Start with the habanero pepper. We have an electric range with large, flat elements. These are perfect for roasting peppers, but you can also use a traditional comal or a heavy iron skillet. Over moderately high heat, lay the pepper on its side and turn occasionally as it cooks, until it is lightly charred all around. Remove the pepper and when it is cool enough to handle remove the stem, slic it open and remove all the seeds. (I like to wear rubber gloves for this part.)
Next, grind the pepper in the molcajete with 1 1/2 teaspoons coarse salt.
Use your heaviest skillet to toast 1 1/4 cups hulled pumpkin seeds. We buy ours in bulk from Whole Foods. Over moderate heat, toss the seeds frequently. They will begin to pop and turn from green to tan. Be careful not to burn them.
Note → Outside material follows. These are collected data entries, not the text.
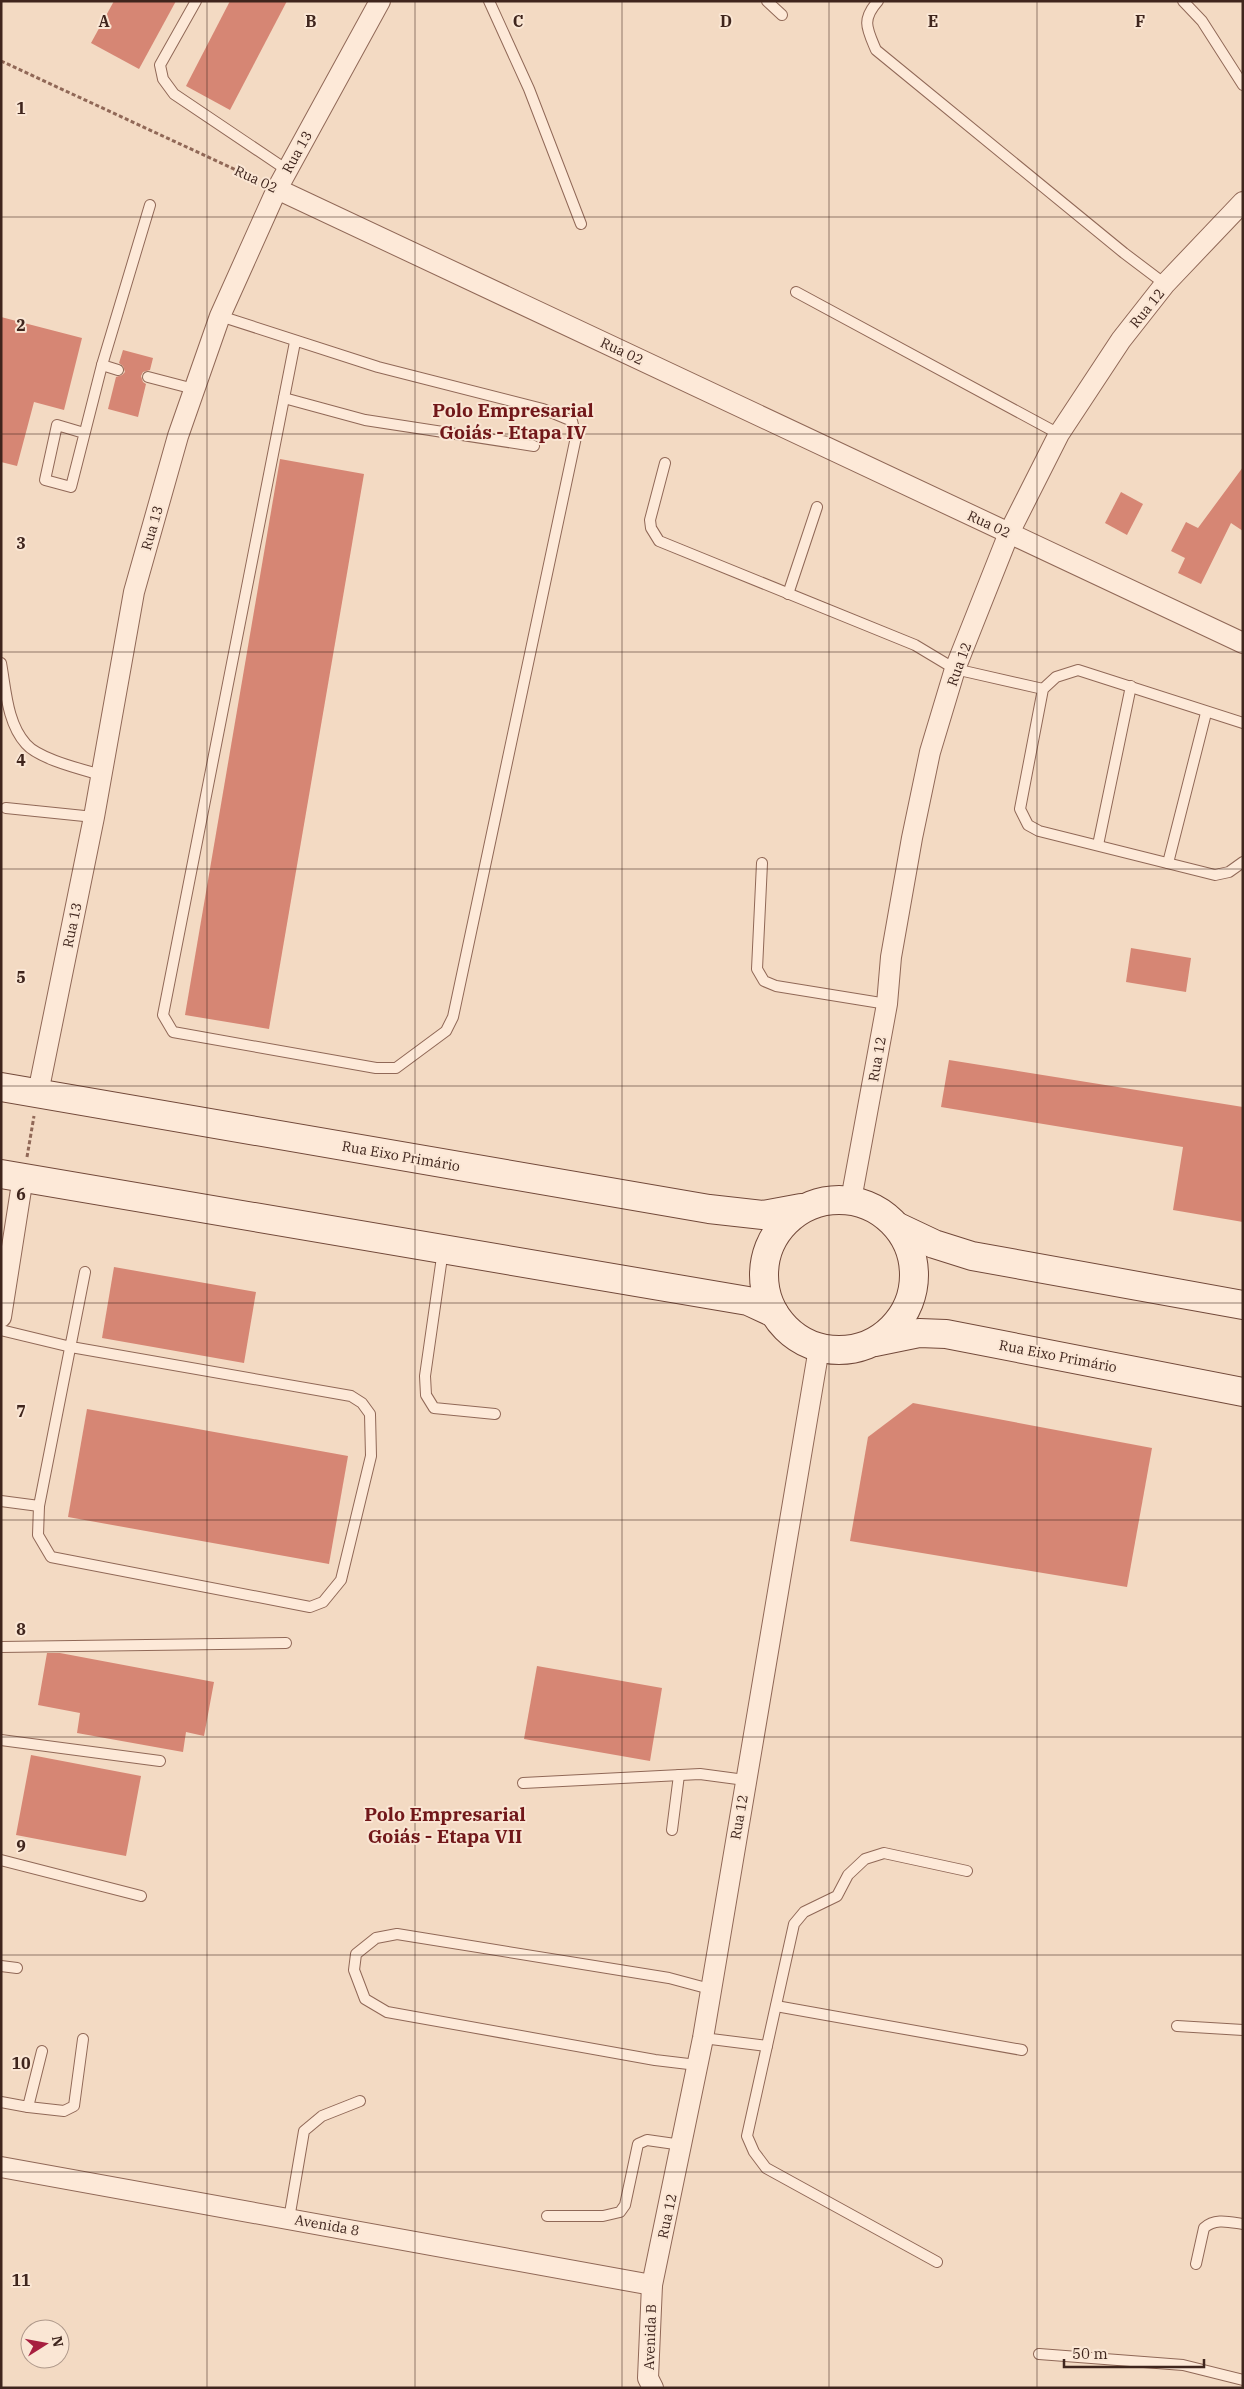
<svg xmlns="http://www.w3.org/2000/svg" width="1244" height="2389" viewBox="0 0 1244 2389" font-family="'IBM Plex Serif',serif">
<style>
.building{fill:#d68674}
.lines{fill:none;stroke-linecap:round;stroke-linejoin:round}
.lane-casing{stroke:#906857;stroke-width:12}
.street-casing{stroke:#906857;stroke-width:22}
.secondary-casing{stroke:#72493a;stroke-width:30}
.path{stroke:#906857;stroke-width:3;stroke-dasharray:4 2.5;stroke-linecap:butt}
.lane{stroke:#fde9d8;stroke-width:10}
.street{stroke:#fde9d8;stroke-width:20}
.secondary{stroke:#fde9d8;stroke-width:28}
.grid{fill:none;stroke:#3f251d;stroke-width:1;stroke-opacity:0.55}
.labels{text-anchor:middle;stroke-width:4;stroke-linejoin:round;paint-order:stroke}
.street-label{font-size:14px;fill:#3f251d;stroke:#fae6d4}
.district-label{font-size:19px;font-weight:bold;fill:#711719;stroke:#fae6d4}
.grid-label{font-size:16px;text-anchor:middle;font-weight:bold;fill:#3f251d;stroke:#fae6d4;stroke-width:4;stroke-linejoin:round;paint-order:stroke}
</style>
<rect width="100%" height="100%" fill="#f3dac3"/>
<g class="building">
<path d="M 114,1 L 176,1 L 139,69 L 91,43 Z"/>
<path d="M 230,1 L 287,1 L 230,110 L 186,86 Z"/>
<path d="M 1,317 L 82,338 L 64,410 L 34,402 L 17,466 L 1,462 Z"/>
<path d="M 123,350 L 153,358 L 150,370 L 143,372 L 141,376 L 143,382 L 146,384 L 138,417 L 108,409 L 116,377 L 122,375 L 125,372 L 123,366 L 119,363 Z"/>
<path d="M 280,459 L 364,474 L 269,1029 L 185,1015 Z"/>
<path d="M 1243,467 L 1243,531 L 1231,523 L 1201,584 L 1178,573 L 1185,558 L 1171,551 L 1186,522 L 1198,528 Z"/>
<path d="M 1121,492 L 1143,504 L 1127,535 L 1105,523 Z"/>
<path d="M 1131,948 L 1191,958 L 1186,992 L 1126,982 Z"/>
<path d="M 949,1060 L 1243,1107 L 1243,1222 L 1173,1210 L 1183,1147 L 941,1107 Z"/>
<path d="M 114,1267 L 256,1292 L 244,1363 L 102,1338 Z"/>
<path d="M 913,1403 L 1152,1448 L 1127,1587 L 850,1541 L 868,1437 Z"/>
<path d="M 87,1409 L 348,1456 L 329,1564 L 68,1517 Z"/>
<path d="M 47,1653 L 60,1653 L 214,1682 L 204,1736 L 186,1732 L 183,1752 L 77,1733 L 80,1713 L 38,1705 Z"/>
<path d="M 537,1666 L 662,1688 L 650,1761 L 524,1739 Z"/>
<path d="M 31,1755 L 141,1776 L 126,1856 L 16,1835 Z"/>
</g>
<g class="lines">
<g class="lane-casing">
<g id="lane">
<path d="M 196,1 L 160,65 L 163,79 L 174,94 L 287,170"/>
<path d="M 489,1 L 529,89 L 581,224"/>
<path d="M 767,1 L 782,15"/>
<path d="M 878,1 C 861,20 867,29 876,50 L 1124,253 L 1165,284"/>
<path d="M 1183,1 L 1202,21 L 1243,85"/>
<path d="M 796,292 L 1059,434"/>
<path d="M 220,316 L 378,367 L 543,409 L 572,421 L 576,437 L 453,1017 L 446,1031 L 396,1068 L 376,1068 L 173,1032 L 163,1015 L 295,342"/>
<path d="M 118,370 L 102,365 L 150,205"/>
<path d="M 148,377 L 194,389"/>
<path d="M 284,398 L 365,420 L 534,446"/>
<path d="M 84,433 L 57,425 L 45,480 L 71,487 L 102,365"/>
<path d="M 665,463 L 650,520 L 651,528 L 659,541 L 915,645 L 955,669 L 1043,689"/>
<path d="M 788,594 L 817,507"/>
<path d="M 1,663 C 6,690 7,723 26,744 C 39,759 81,769 101,775"/>
<path d="M 1243,723 L 1078,670 L 1056,677 L 1043,689 L 1020,809 L 1028,825 L 1039,831 L 1215,875 L 1229,872 L 1243,862"/>
<path d="M 6,808 L 94,817"/>
<path d="M 1098,845 L 1131,686"/>
<path d="M 762,863 L 757,969 L 764,981 L 776,986 L 887,1004"/>
<path d="M 1168,863 L 1206,713"/>
<path d="M 443,1250 L 425,1376 L 426,1395 L 434,1408 L 495,1414"/>
<path d="M 1,1330 L 71,1347 L 351,1396 L 362,1403 L 370,1414 L 371,1456 L 341,1580 L 323,1602 L 310,1607 L 51,1557 L 38,1535 L 39,1506 L 85,1272"/>
<path d="M 1,1501 L 39,1506"/>
<path d="M 1,1647 L 286,1643"/>
<path d="M 1,1740 L 160,1761"/>
<path d="M 523,1783 L 700,1774 L 745,1780"/>
<path d="M 672,1830 L 679,1775"/>
<path d="M 1,1860 L 141,1896"/>
<path d="M 1,1966 L 17,1968"/>
<path d="M 776,2006 L 1022,2050"/>
<path d="M 1177,2026 L 1243,2030"/>
<path d="M 703,2038 L 767,2046"/>
<path d="M 697,2065 L 655,2060 L 387,2012 L 365,1999 L 354,1970 L 356,1954 L 376,1938 L 397,1934 L 669,1978 L 710,1989"/>
<path d="M 1,2102 L 28,2107 L 42,2051"/>
<path d="M 28,2107 L 64,2111 L 74,2106 L 83,2039"/>
<path d="M 547,2216 L 603,2216 L 620,2212 L 625,2205 L 638,2144 L 647,2140 L 682,2145"/>
<path d="M 289,2219 L 304,2131 L 322,2116 L 360,2101"/>
<path d="M 937,2262 L 766,2168 L 754,2152 L 747,2136 L 794,1924 L 804,1912 L 837,1896 L 848,1875 L 865,1859 L 884,1853 L 967,1871"/>
<path d="M 1196,2264 L 1204,2228 C 1215,2218 1229,2222 1243,2224"/>
<path d="M 1039,2354 L 1183,2365 L 1243,2380"/>
</g>
</g>
<g class="street-casing">
<g id="street">
<path d="M 277,189 L 1243,643"/>
<path d="M 38,1093 L 94,817 L 134,592 L 178,436 L 220,316 L 277,189 L 380,1"/>
<path d="M 851,1200 L 887,1004 L 891,957 L 912,838 L 930,752 L 955,669 L 1009,533 L 1059,434 L 1121,340 L 1165,284 L 1243,202"/>
<path d="M 1,1317 L 23,1177"/>
<path d="M 1,2167 L 652,2285"/>
<path d="M 653,2388 L 648,2378 L 652,2285 L 703,2038 L 819,1348"/>
</g>
</g>
<g class="secondary-casing">
<g id="secondary">
<path d="M 1,1087 L 709,1209 L 763,1215 L 801,1208"/>
<path d="M 1,1174 L 748,1301 L 774,1313"/>
<circle cx="839" cy="1275" r="75"/>
<path d="M 898,1227 L 934,1244 L 972,1256 L 1243,1305"/>
<path d="M 875,1342 L 919,1333 L 946,1334 L 1243,1392"/>
</g>
</g>
<g class="path">
<path d="M 1,61 L 262,182"/>
<path d="M 27,1157 L 34,1116"/>
</g>
<use href="#lane" class="lane"/>
<use href="#street" class="street"/>
<use href="#secondary" class="secondary"/>
</g>
<path class="grid" d="M 207,1 L 207,2388M 415,1 L 415,2388M 622,1 L 622,2388M 829,1 L 829,2388M 1037,1 L 1037,2388M 1,217 L 1243,217M 1,434 L 1243,434M 1,652 L 1243,652M 1,869 L 1243,869M 1,1086 L 1243,1086M 1,1303 L 1243,1303M 1,1520 L 1243,1520M 1,1737 L 1243,1737M 1,1955 L 1243,1955M 1,2172 L 1243,2172"/>
<g class="labels">
<g class="street-label">
<text transform="translate(297 152) rotate(-61)" y="5">Rua 13</text>
<text transform="translate(256 179) rotate(25)" y="5">Rua 02</text>
<text transform="translate(1147 308) rotate(-51)" y="5">Rua 12</text>
<text transform="translate(622 351) rotate(25)" y="5">Rua 02</text>
<text transform="translate(989 524) rotate(25)" y="5">Rua 02</text>
<text transform="translate(152 528) rotate(-74)" y="5">Rua 13</text>
<text transform="translate(959 664) rotate(-70)" y="5">Rua 12</text>
<text transform="translate(72 925) rotate(-78)" y="5">Rua 13</text>
<text transform="translate(877 1059) rotate(-80)" y="5">Rua 12</text>
<text transform="translate(401 1156) rotate(10)" y="5">Rua Eixo Primário</text>
<text transform="translate(1058 1356) rotate(11)" y="5">Rua Eixo Primário</text>
<text transform="translate(739 1817) rotate(-80)" y="5">Rua 12</text>
<text transform="translate(667 2216) rotate(-78)" y="5">Rua 12</text>
<text transform="translate(327 2225) rotate(10)" y="5">Avenida 8</text>
<text transform="translate(650 2337) rotate(-88)" y="5">Avenida B</text>
</g>
<g class="district-label">
<text x="513" y="417">Polo Empresarial<tspan x="513" dy="22">Goiás - Etapa IV</tspan></text>
<text x="445" y="1821">Polo Empresarial<tspan x="445" dy="22">Goiás - Etapa VII</tspan></text>
</g>
</g>
<g class="grid-label">
<text x="104" y="27">A</text>
<text x="311" y="27">B</text>
<text x="518" y="27">C</text>
<text x="726" y="27">D</text>
<text x="933" y="27">E</text>
<text x="1140" y="27">F</text>
<text x="21" y="114">1</text>
<text x="21" y="331">2</text>
<text x="21" y="549">3</text>
<text x="21" y="766">4</text>
<text x="21" y="983">5</text>
<text x="21" y="1200">6</text>
<text x="21" y="1417">7</text>
<text x="21" y="1635">8</text>
<text x="21" y="1852">9</text>
<text x="21" y="2069">10</text>
<text x="21" y="2286">11</text>
</g>
<rect width="1244" height="2389" fill="none" stroke="#3f251d" stroke-width="5"/>
<g transform="translate(45 2344) rotate(79)"><circle r="24" fill="#fae6d4" stroke="#af998b"/>
<path d="M0-4L9 19L0 12L-9 19Z" fill="#a71f40"/>
<text y="-8" font-size="14" font-weight="bold" text-anchor="middle" fill="#3f251d">N</text>
</g>
<path d="M1064 2359v8h140v-8" fill="none" stroke="#3f251d" stroke-width="2.5"/>
<text x="1072" y="2359" font-size="15" fill="#3f251d" stroke="#fae6d4" stroke-width="4" paint-order="stroke">50 m</text>
</svg>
Place the toasted seeds in the molcajete and grind away until you have a rough powder. This may take some elbow grease, but if you're like me, you can use the exercise.
Meanwhile, in a saucepan, cook three ripe plum tomatoes in plenty of water. They should be completely cooked through and soft, almost like tomatoes from a can. Set the tomatoes aside to cool and when they are cool enough to handle remove the stem ends and the skin. Place the tomatoes with the ground pumpkin seeds in the molcajete and grind together until you have a smooth mix.
To the pumpkin seed and tomato mix add 2 tablespoon roughly chopped cilantro (or more) and 2 tablespoons chopped chives. Use a fork or a spoon to mix in the herbs.
Present the finished dip in your molcajete garnished with more cilantro. We like to serve it with freshly sliced jicama. The crispy coolness of the jicama acts as a nice foil for the spicy dip. But you can also scoop it up with your favorite corn chips. Have plenty of cold beer on hand to douse the flames.
9 comments:
That looks so good.
I will try this when I get home to New Mexico. Definitely.
I just toss pumpkin seeds in my salads or on soups. That's a very good alternative and another use for my beloved stone mortar! Thank you.
Our local farmer's market sells a Mayan pumpkin seed dip called sikil pak that looks just like this--I've always meant to make it at home, so thanks for the recipe and the inspiration to do so!
Cat, this dip actually tastes much better than it looks. People are always surpised--usually in a good way.
Karen, this should go well with your native New Mexican cuisine.
Sylvie, I never think to put pumpkin seeds in our other foods. This will look very good served in your stone mortar as well.
Hannah, this does originate from the Yucatan or Mayan area of Mexico. It must be very similar to what you are seeing at the farmers market. Who knew?
This is an excellent dish! I had it at Cafe Atlantico in Washington, DC as an appetizer special one night. It was delicious and I'm very happy to have found a recipe....time to throw a dinner party!
DC, I had know idea our favorite pumpkin seed dip was being served in a restaurant right here in the District of Columbia. Hat tip to Cafe Atlantico and thanks for the intel.
Ed
Finally, made this for dinner tonight (taming down the heat, and replacing cilantro I did not have with fresh oregano leaves which I had) and served it on top of dinner. Not as a dip but as a little extra. We had venison and black bean quick chili, rice & braised turnips. It really reminded me of a dish I make with ground peanuts (my husband actually though at first it was peanuts). Anyway a keeper: easy, tasty and versatile.
Thanks for posting.
Sylvie, I'm glad you had a chance to try that and even improvise on the original. Now that you mention it, peanuts would be an interesting substitute. I could see that.